De son atelier de confection en Galice, dans le nord-ouest de l'Espagne, Amancio Ortega a conquis le monde. Devenu milliardaire grâce à son empire Inditex et sa marque étendard Zara, il passe mardi le flambeau à son numéro deux... comme toujours, en toute discrétion.
Fils de cheminot, l'homme, âgé de 75 ans, est le plus riche d'Espagne et septième au monde, selon le magazine Forbes, avec une fortune estimée à 31 milliards de dollars (22 milliards d'euros).
Ses origines modestes l'ont poussé à quitter l'école dès 13 ans, pour travailler comme vendeur dans un magasin de chemises de La Corogne. Quatre ans plus tard, il créait déjà son entreprise, d'abord comme grossiste.
Il ouvre la première boutique Zara en 1975, toujours à La Corogne.
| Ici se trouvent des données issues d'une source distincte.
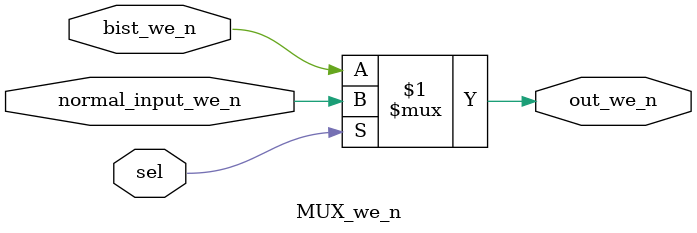
<source format=v>
module MUX_we_n(
    normal_input_we_n,
    bist_we_n,
    sel,
    out_we_n
);

input  normal_input_we_n;
input bist_we_n;
input sel;
output  out_we_n;

assign out_we_n = (sel)? normal_input_we_n:bist_we_n;

endmodule

</source>
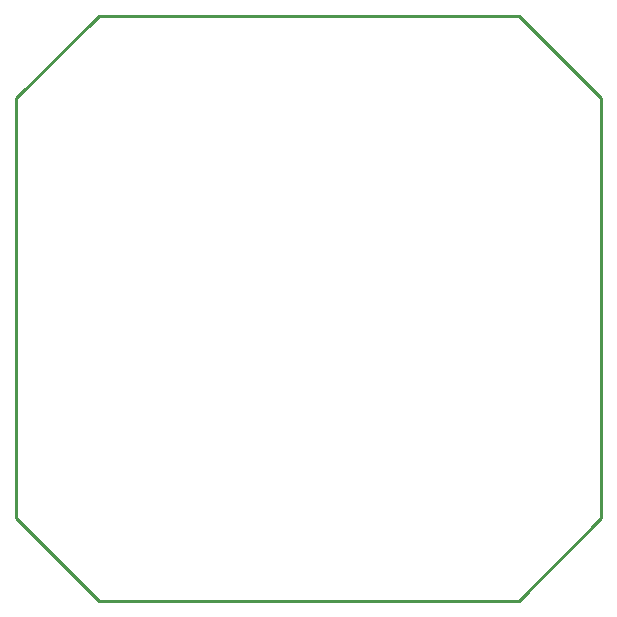
<source format=gtp>
G75*
%MOIN*%
%OFA0B0*%
%FSLAX25Y25*%
%IPPOS*%
%LPD*%
%AMOC8*
5,1,8,0,0,1.08239X$1,22.5*
%
%ADD10C,0.01000*%
D10*
X0001500Y0029000D02*
X0001500Y0169000D01*
X0029000Y0196461D01*
X0029000Y0196500D02*
X0169000Y0196500D01*
X0196500Y0169000D01*
X0196500Y0029000D01*
X0169000Y0001500D01*
X0029000Y0001500D01*
X0001500Y0029000D01*
M02*

</source>
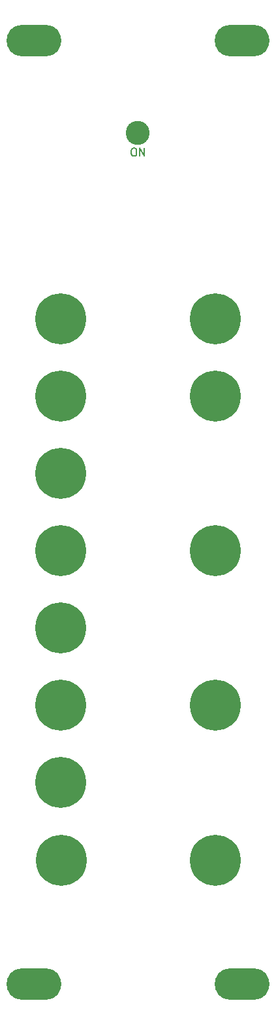
<source format=gts>
G04 #@! TF.GenerationSoftware,KiCad,Pcbnew,(5.1.9)-1*
G04 #@! TF.CreationDate,2021-04-28T19:28:25+02:00*
G04 #@! TF.ProjectId,KicadJE_Drum_PE78 - Face,4b696361-644a-4455-9f44-72756d5f5045,rev?*
G04 #@! TF.SameCoordinates,Original*
G04 #@! TF.FileFunction,Soldermask,Top*
G04 #@! TF.FilePolarity,Negative*
%FSLAX46Y46*%
G04 Gerber Fmt 4.6, Leading zero omitted, Abs format (unit mm)*
G04 Created by KiCad (PCBNEW (5.1.9)-1) date 2021-04-28 19:28:25*
%MOMM*%
%LPD*%
G01*
G04 APERTURE LIST*
%ADD10C,0.150000*%
%ADD11C,6.602000*%
%ADD12O,7.102000X4.102000*%
%ADD13C,3.102000*%
G04 APERTURE END LIST*
D10*
X212380952Y-52952380D02*
X212571428Y-52952380D01*
X212666666Y-53000000D01*
X212761904Y-53095238D01*
X212809523Y-53285714D01*
X212809523Y-53619047D01*
X212761904Y-53809523D01*
X212666666Y-53904761D01*
X212571428Y-53952380D01*
X212380952Y-53952380D01*
X212285714Y-53904761D01*
X212190476Y-53809523D01*
X212142857Y-53619047D01*
X212142857Y-53285714D01*
X212190476Y-53095238D01*
X212285714Y-53000000D01*
X212380952Y-52952380D01*
X213238095Y-53952380D02*
X213238095Y-52952380D01*
X213809523Y-53952380D01*
X213809523Y-52952380D01*
X212380952Y-52952380D02*
X212571428Y-52952380D01*
X212666666Y-53000000D01*
X212761904Y-53095238D01*
X212809523Y-53285714D01*
X212809523Y-53619047D01*
X212761904Y-53809523D01*
X212666666Y-53904761D01*
X212571428Y-53952380D01*
X212380952Y-53952380D01*
X212285714Y-53904761D01*
X212190476Y-53809523D01*
X212142857Y-53619047D01*
X212142857Y-53285714D01*
X212190476Y-53095238D01*
X212285714Y-53000000D01*
X212380952Y-52952380D01*
X213238095Y-53952380D02*
X213238095Y-52952380D01*
X213809523Y-53952380D01*
X213809523Y-52952380D01*
X212380952Y-52952380D02*
X212571428Y-52952380D01*
X212666666Y-53000000D01*
X212761904Y-53095238D01*
X212809523Y-53285714D01*
X212809523Y-53619047D01*
X212761904Y-53809523D01*
X212666666Y-53904761D01*
X212571428Y-53952380D01*
X212380952Y-53952380D01*
X212285714Y-53904761D01*
X212190476Y-53809523D01*
X212142857Y-53619047D01*
X212142857Y-53285714D01*
X212190476Y-53095238D01*
X212285714Y-53000000D01*
X212380952Y-52952380D01*
X213238095Y-53952380D02*
X213238095Y-52952380D01*
X213809523Y-53952380D01*
X213809523Y-52952380D01*
X212380952Y-52952380D02*
X212571428Y-52952380D01*
X212666666Y-53000000D01*
X212761904Y-53095238D01*
X212809523Y-53285714D01*
X212809523Y-53619047D01*
X212761904Y-53809523D01*
X212666666Y-53904761D01*
X212571428Y-53952380D01*
X212380952Y-53952380D01*
X212285714Y-53904761D01*
X212190476Y-53809523D01*
X212142857Y-53619047D01*
X212142857Y-53285714D01*
X212190476Y-53095238D01*
X212285714Y-53000000D01*
X212380952Y-52952380D01*
X213238095Y-53952380D02*
X213238095Y-52952380D01*
X213809523Y-53952380D01*
X213809523Y-52952380D01*
D11*
X223000000Y-75000000D03*
X223000000Y-85000000D03*
X203000000Y-75000000D03*
X203000000Y-85000000D03*
X203000000Y-95000000D03*
D12*
X226500000Y-39000000D03*
D11*
X223000000Y-125000000D03*
D12*
X199500000Y-39000000D03*
X199500000Y-161000000D03*
D11*
X203000000Y-105000000D03*
D13*
X213000000Y-51000000D03*
D12*
X226500000Y-161000000D03*
D11*
X203000000Y-115000000D03*
X203075001Y-145000000D03*
X203000000Y-125000000D03*
X223000000Y-105000000D03*
X223000000Y-145000000D03*
X203000000Y-135000000D03*
M02*

</source>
Suivront une deuxième, une troisième, jusqu'à passer les frontières: le Portugal en 1988, les Etats-Unis en 1989, la France en 1990...
De quoi intriguer les médias, qui cherchent à le rencontrer: en vain. L'homme, marié deux fois et père de trois enfants, n'accorde aucune interview. Pendant des années, personne ne sait d'ailleurs vraiment à quoi il ressemble. Amancio Ortega n'accepte de poser pour une photo officielle qu'à l'occasion de l'entrée en Bourse du groupe en 2001.
"Je veux que dans la rue, seuls puissent me reconnaître ma famille, mes amis et les gens avec qui je travaille", confiait-il à Covadonga O'Shea, seule journaliste qui a réussi à l'approcher et a écrit sa biographie.
En près de 40 ans, Zara est devenu l'emblème d'un empire de la mode à petit prix, Inditex (Industria de diseño textil), premier vendeur de vêtements au monde, avec comme autres marques Massimo Dutti, Oysho, Bershka...
Le groupe, qui a traversé la crise sans encombres et ne fait jamais de publicité, a vu son bénéfice grimper de 30% en 2010, à 1,7 milliard d'euros. Il compte désormais plus de 5.000 boutiques dans 78 pays. Ses plus récentes conquêtes: l'Inde et l'Australie.
Les raisons du succès? Une rapidité époustouflante qui a pris de court ses concurrents: 40% des stocks sont renouvelés toutes les semaines, les arrivages débarquent en boutique tous les trois jours. La collection 2010 comptait plus de 30.000 modèles, chacun en faible quantité pour créer le manque.
Amancio a son petit secret: un approvisionnement de proximité, à plus de 50% d'Europe et du Maroc, afin d'économiser en coûts de transport et d'être le plus souple possible.
"Le modèle d'entreprise est tellement novateur qu'il a été étudié à Harvard et que certains (concurrents) l'imitent", raconte Covadonga O'Shea.
Une mode éphémère qui a aussi ses détracteurs, la firme ayant été souvent accusée de copier les grands créateurs: "au début, il y avait des choses très ressemblantes, par exemple à des modèles de Chanel", rappelle la biographe, mais "aujourd'hui (Inditex) a 600 stylistes".
Autre point de friction: les conditions de travail des employés. Début juillet une partie des salariés espagnols ont manifesté pour dénoncer leur précarité, affirmant que 80% des effectifs travaillent à temps partiel avec de bas salaires.
Mardi, pour l'assemblée d'actionnaires qui validera son départ, Amancio Ortega, fidèle à son habitude, ne sera pas là. L'homme, qui mange régulièrement à la cantine de l'entreprise, ne part pas à la retraite pour autant: il reste premier actionnaire d'Inditex, avec une part de 59,3%.
Son successeur, Pablo Isla, actuel directeur général, a un profil tout différent: cet avocat de formation de 47 ans n'est pas l'homme d'une entreprise, ayant été secrétaire général de Banco Popular et co-président d'Altadis.
Mais "il a une admiration" pour son mentor, confie Mme O'Shea.